9. Contrairement à ce que soutient l'intéressée, l'interdiction de retour sur le territoire français a été édictée sur le fondement de l'article L. 612-8 du code de l'entrée et du séjour des étrangers et du droit d'asile, concomitamment à l'obligation de quitter le territoire français. En outre, bien que n'ayant pas fait l'objet d'une précédente mesure d'éloignement et ne représentant pas une menace pour l'ordre public, Mme B, entrée récemment en France au mois de février 2023 après avoir passé l'essentiel de son existence en Algérie, est dépourvue d'attaches sur le territoire français alors que son mari et leur enfant résident dans son pays d'origine. Dans ces conditions, la préfète de l'Ain a pu, sans méconnaître les dispositions précitées de l'article L. 612-8 du code de l'entrée et du séjour des étrangers et du droit d'asile, prononcer à l'encontre de Mme B une interdiction de retour sur le territoire national pour une durée de 6 mois.

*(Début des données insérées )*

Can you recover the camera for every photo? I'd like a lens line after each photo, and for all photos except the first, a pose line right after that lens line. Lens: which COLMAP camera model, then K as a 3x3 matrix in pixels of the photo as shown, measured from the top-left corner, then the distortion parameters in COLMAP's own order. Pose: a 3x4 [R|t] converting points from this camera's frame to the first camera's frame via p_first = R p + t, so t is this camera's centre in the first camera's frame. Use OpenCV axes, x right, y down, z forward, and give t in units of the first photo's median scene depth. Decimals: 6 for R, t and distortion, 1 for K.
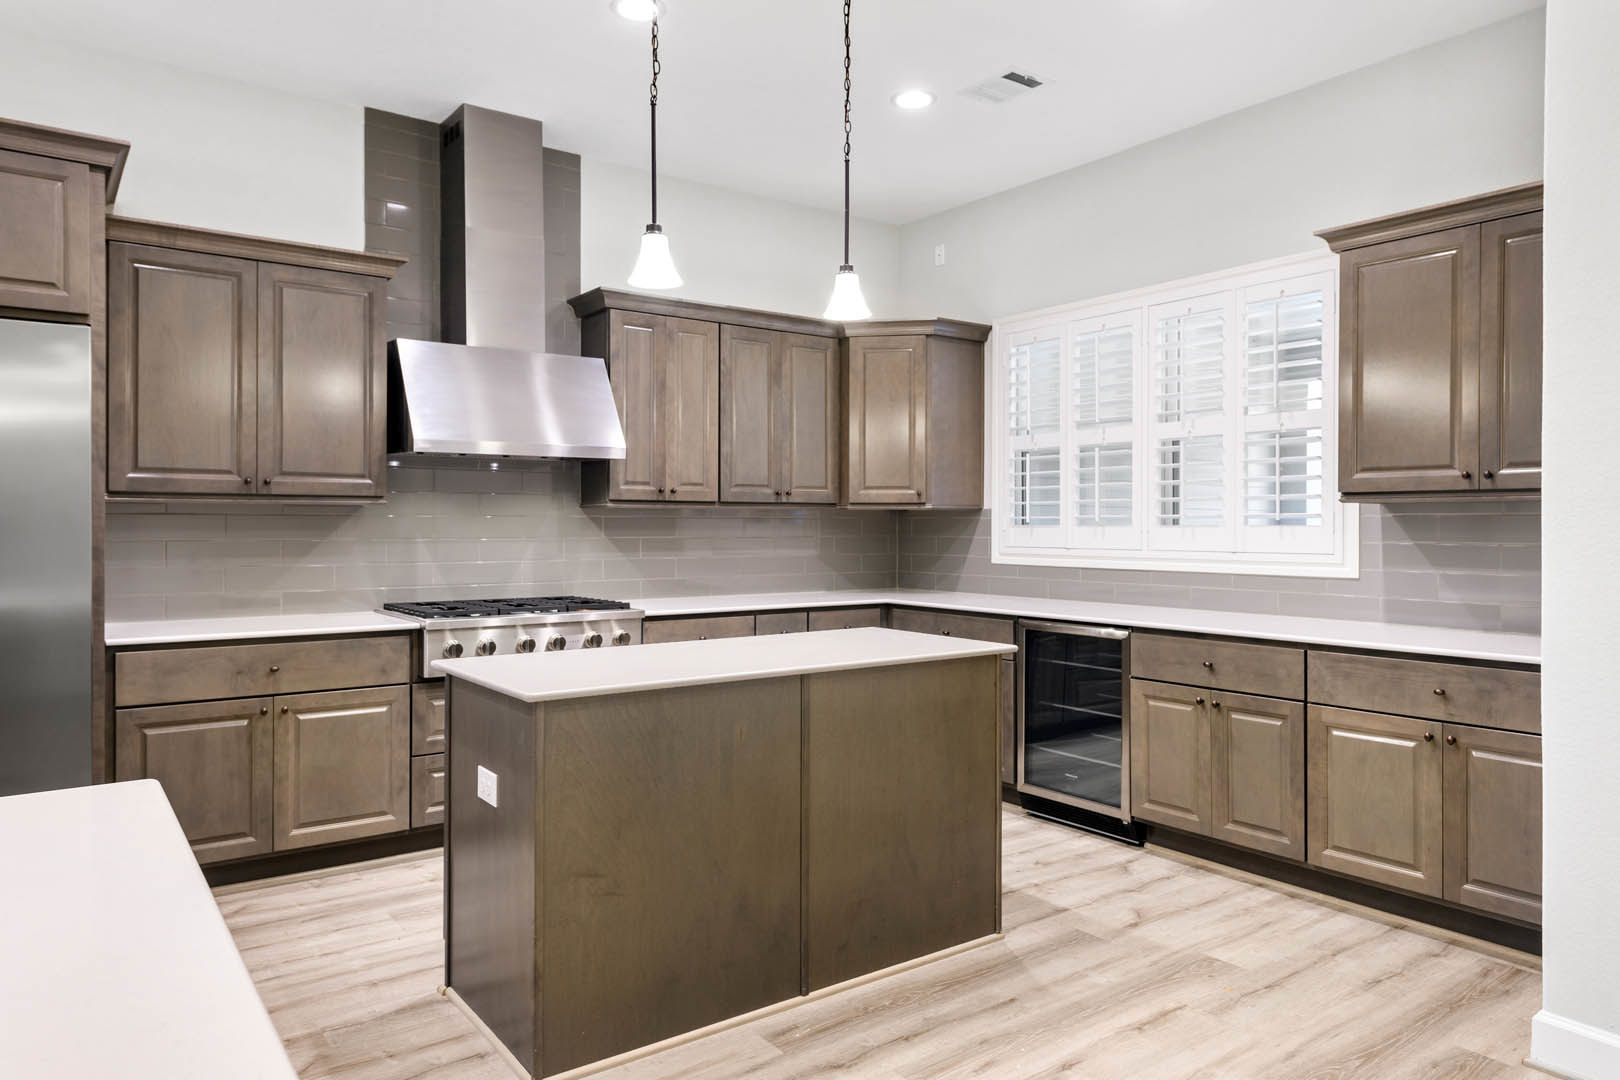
lens RADIAL K [[1055.6, 0, 792.2], [0, 1055.6, 529.9], [0, 0, 1]] dist [0.034353, -0.028396]
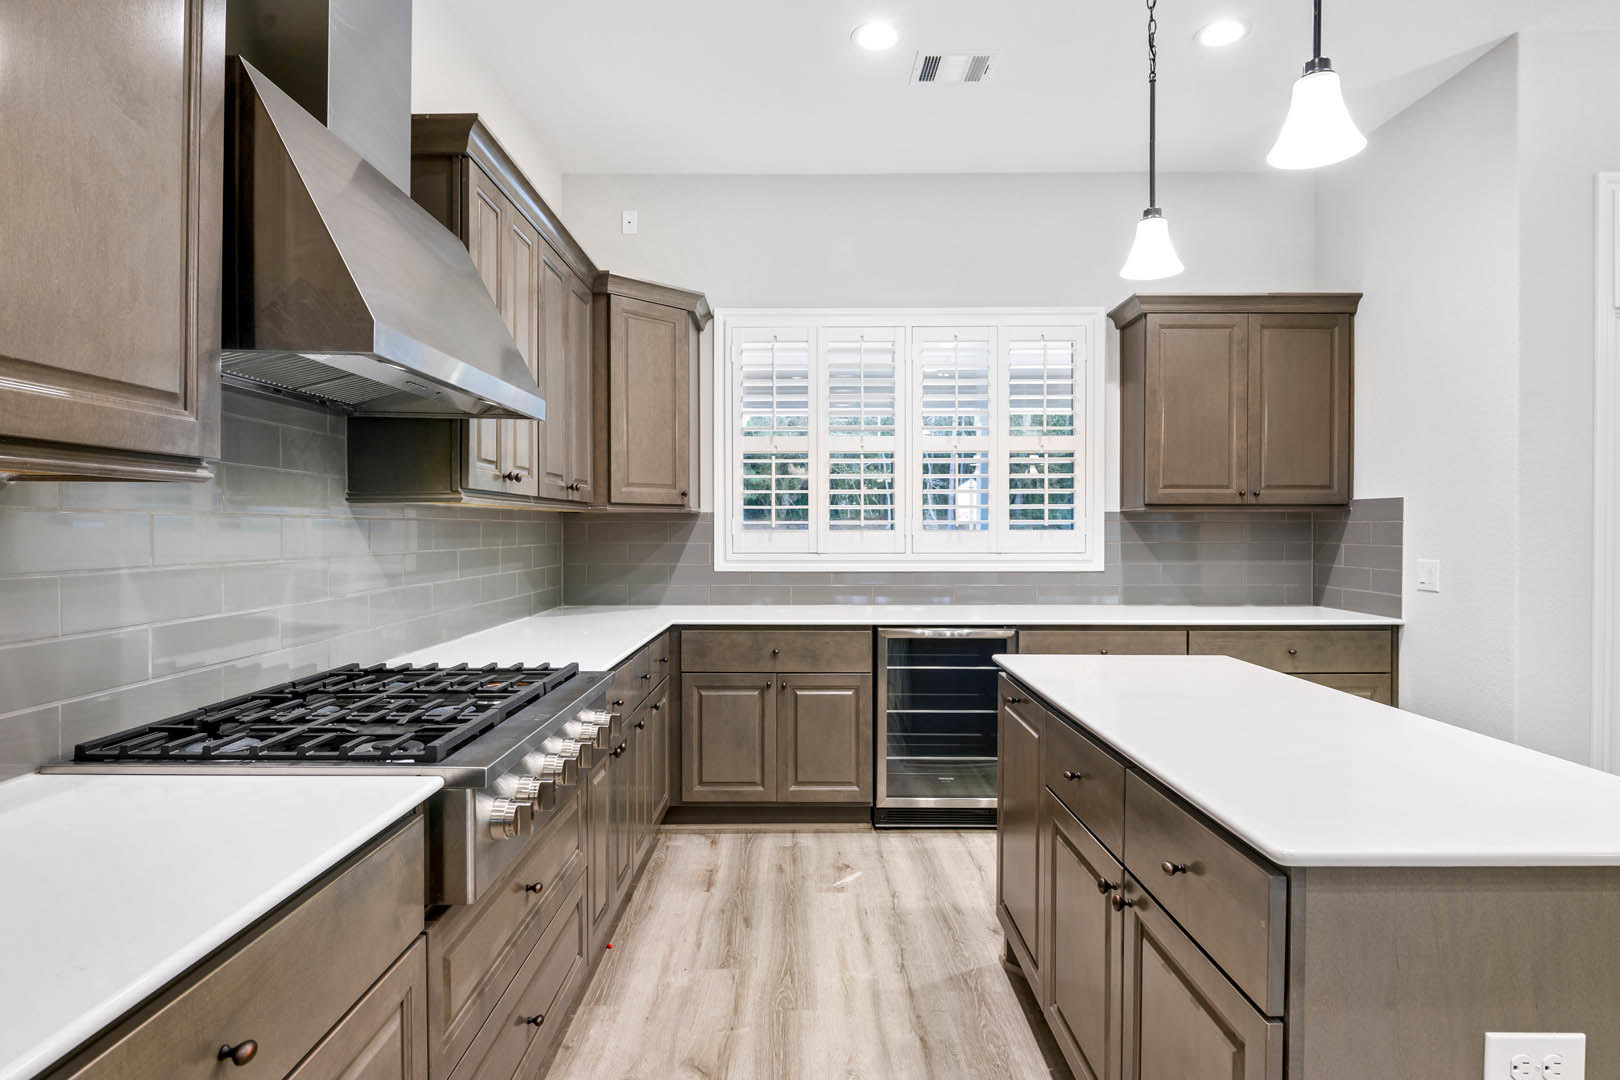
lens RADIAL K [[873.5, 0, 799.9], [0, 873.5, 535.1], [0, 0, 1]] dist [0.001394, -0.000006]
pose [[0.591318, -0.007418, 0.806404, -0.516574], [0.005503, 0.999972, 0.005164, -0.005240], [-0.806419, 0.001384, 0.591342, 0.656816]]
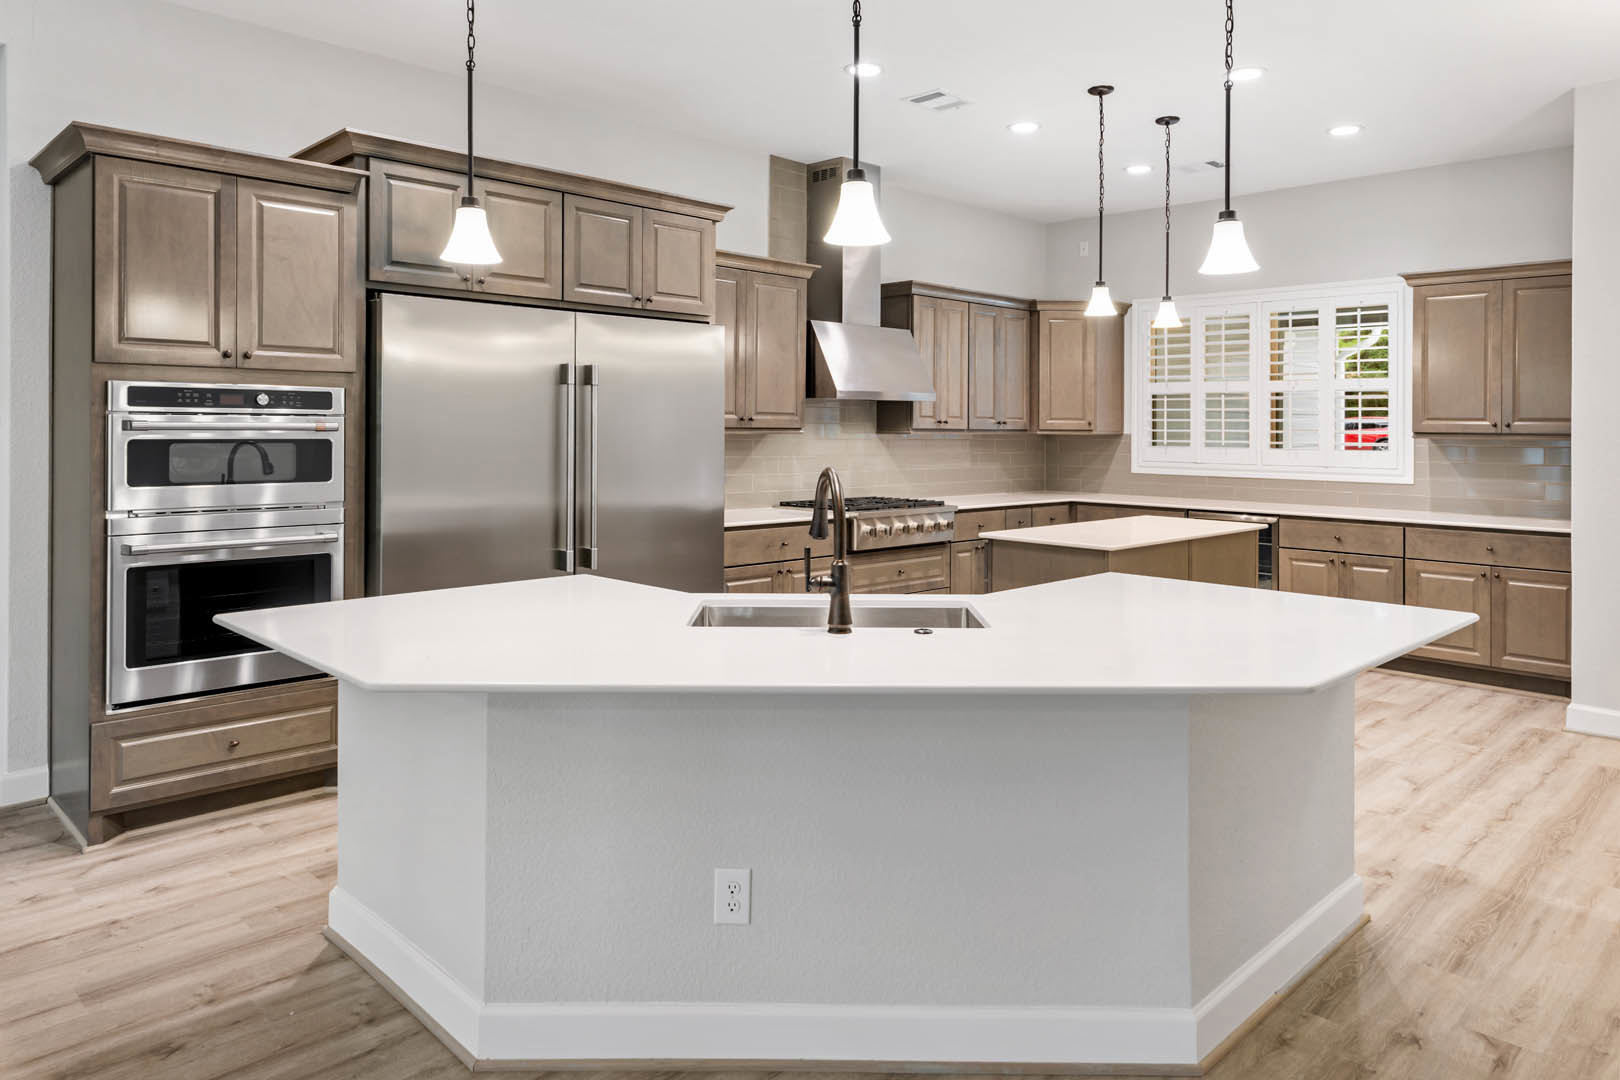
lens RADIAL K [[1067.7, 0, 816.2], [0, 1067.7, 421.3], [0, 0, 1]] dist [0.025516, -0.016690]
pose [[0.987746, 0.008279, 0.155853, -0.603387], [-0.006760, 0.999924, -0.010276, -0.026196], [-0.155926, 0.009097, 0.987727, -0.459738]]
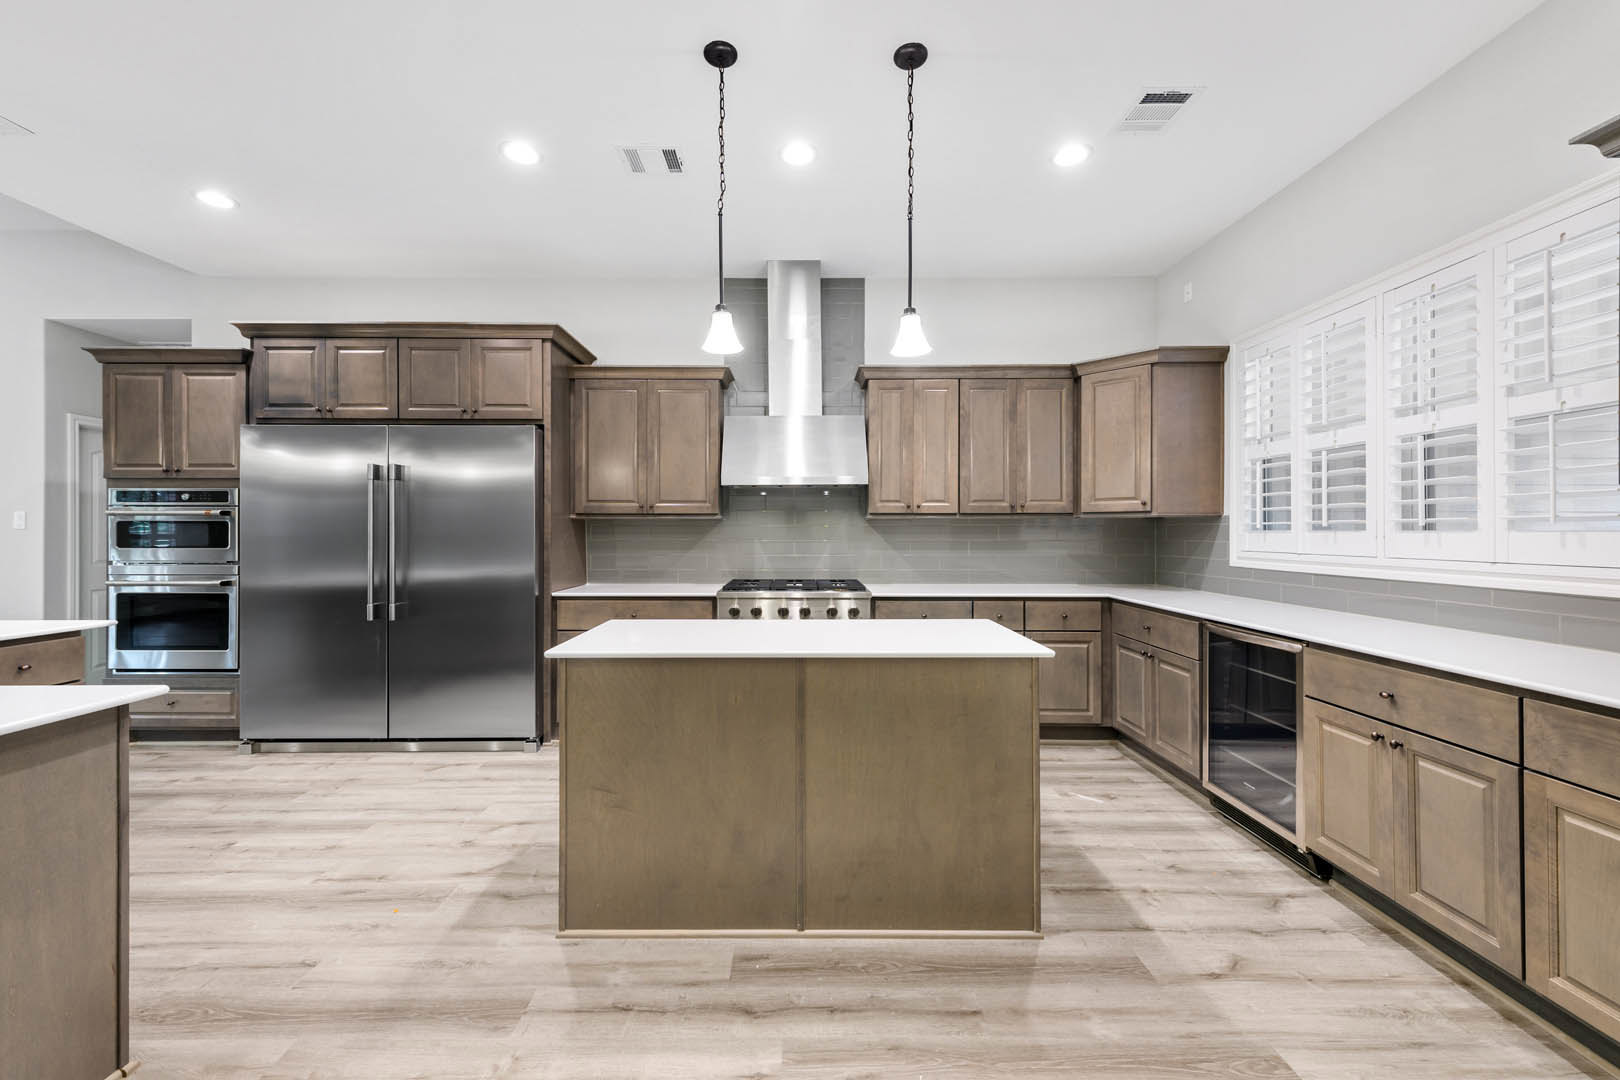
lens RADIAL K [[635.3, 0, 798.7], [0, 635.3, 530.7], [0, 0, 1]] dist [0.016763, -0.004703]
pose [[0.809901, -0.001542, -0.586565, 0.290441], [-0.001557, 0.999987, -0.004778, -0.000950], [0.586565, 0.004783, 0.809888, 0.287985]]
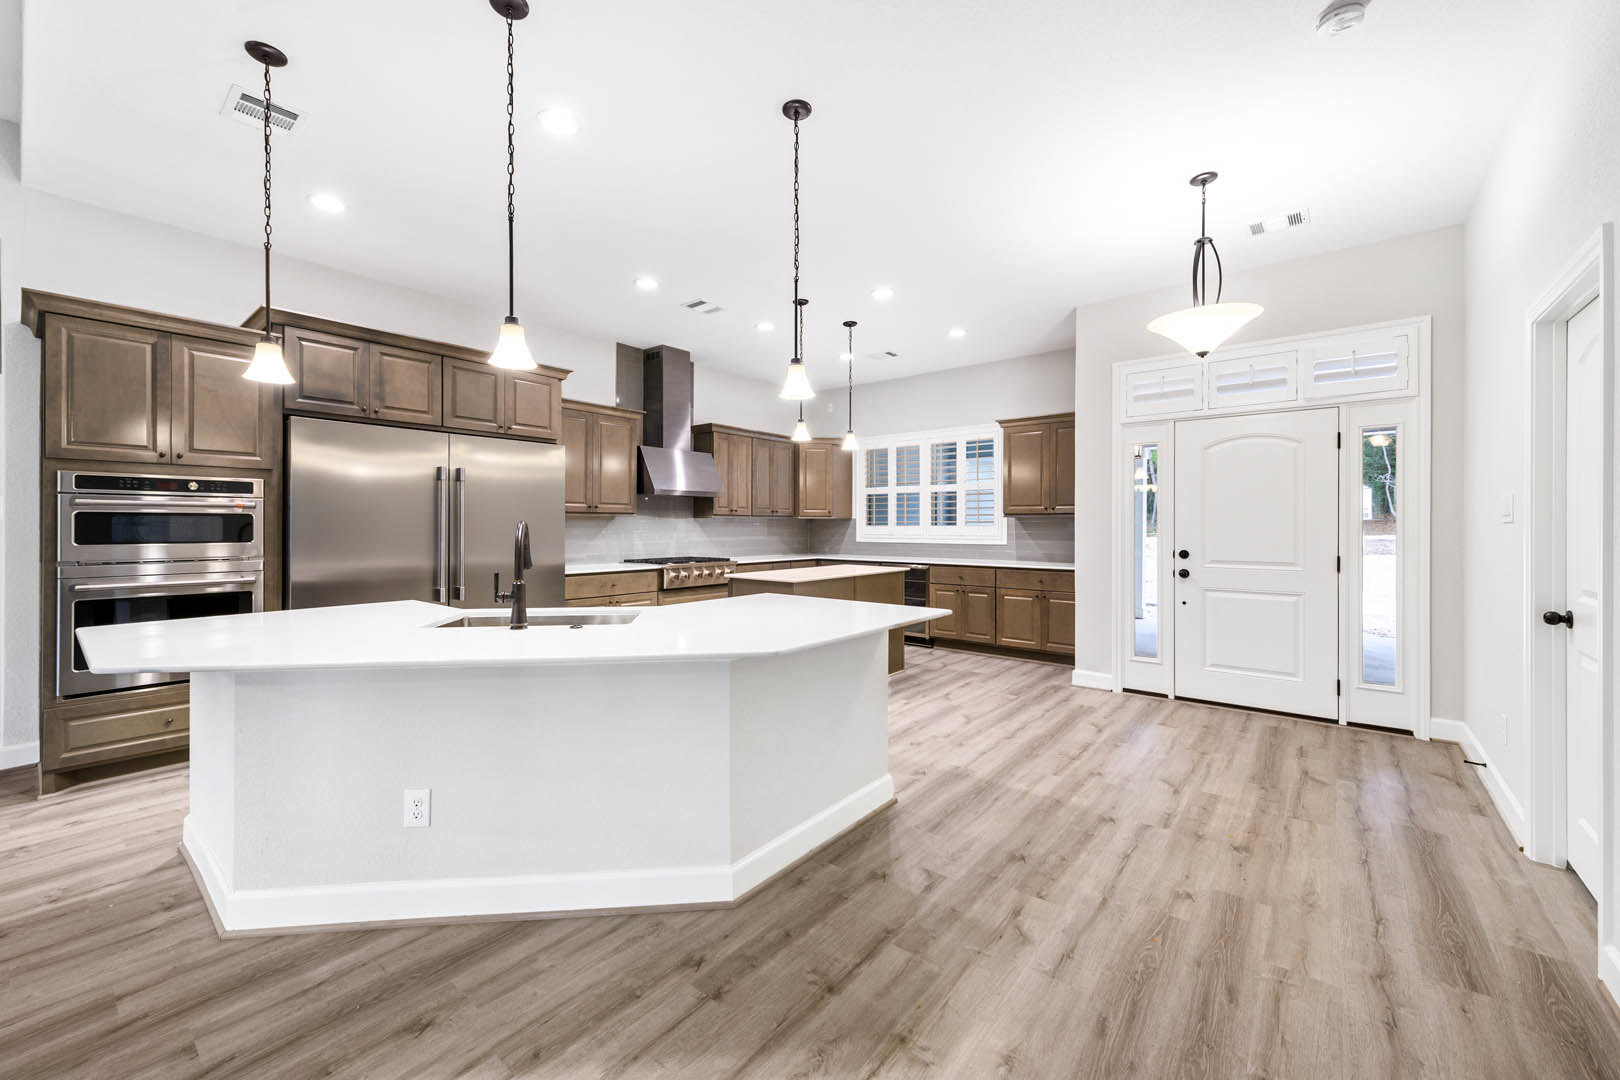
lens RADIAL K [[635.0, 0, 791.8], [0, 635.0, 523.9], [0, 0, 1]] dist [0.017296, -0.004779]
pose [[0.969464, 0.000944, 0.245232, -0.398591], [0.000628, 0.999980, -0.006331, 0.001705], [-0.245233, 0.006292, 0.969444, -0.445268]]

10. Il résulte de l'ensemble de ce qui précède que les conclusions à fin d'annulation de la requête de Mme B doivent être rejetées ainsi que, par voie de conséquence, les conclusions à fin d'injonction.

Sur les frais liés au litige :

11. Les dispositions de l'article L. 761-1 du code de justice administrative font obstacle à ce qu'il en soit fait application à l'encontre de l'Etat, qui n'est pas la partie perdante dans la présente instance.

D E C I D E :

Article 1er : La requête de Mme B est rejetée.

Article 2 : Le présent jugement sera notifié à Mme A B et à la préfète de l'Ain.

Délibéré après l'audience du 11 octobre 2024, à laquelle siégeaient :

Mme Vaccaro-Planchet, présidente,

Mme Leravat, première conseillère,

Mme de Tonnac, conseillère.

Rendu public par mise à disposition au greffe le 30 octobre 2024.

La présidente - rapporteure,

V. Vaccaro-Planchet

L'assesseure la plus ancienne,

C. Leravat La présidente,

V. Vaccaro-Planchet

La greffière,

E. Gros

La République mande et ordonne à la préfète de l'Ain en ce qui la concerne ou à tous commissaires de justice à ce requis en ce qui concerne les voies de droit commun contre les parties privées, de pourvoir à l'exécution de la présente décision.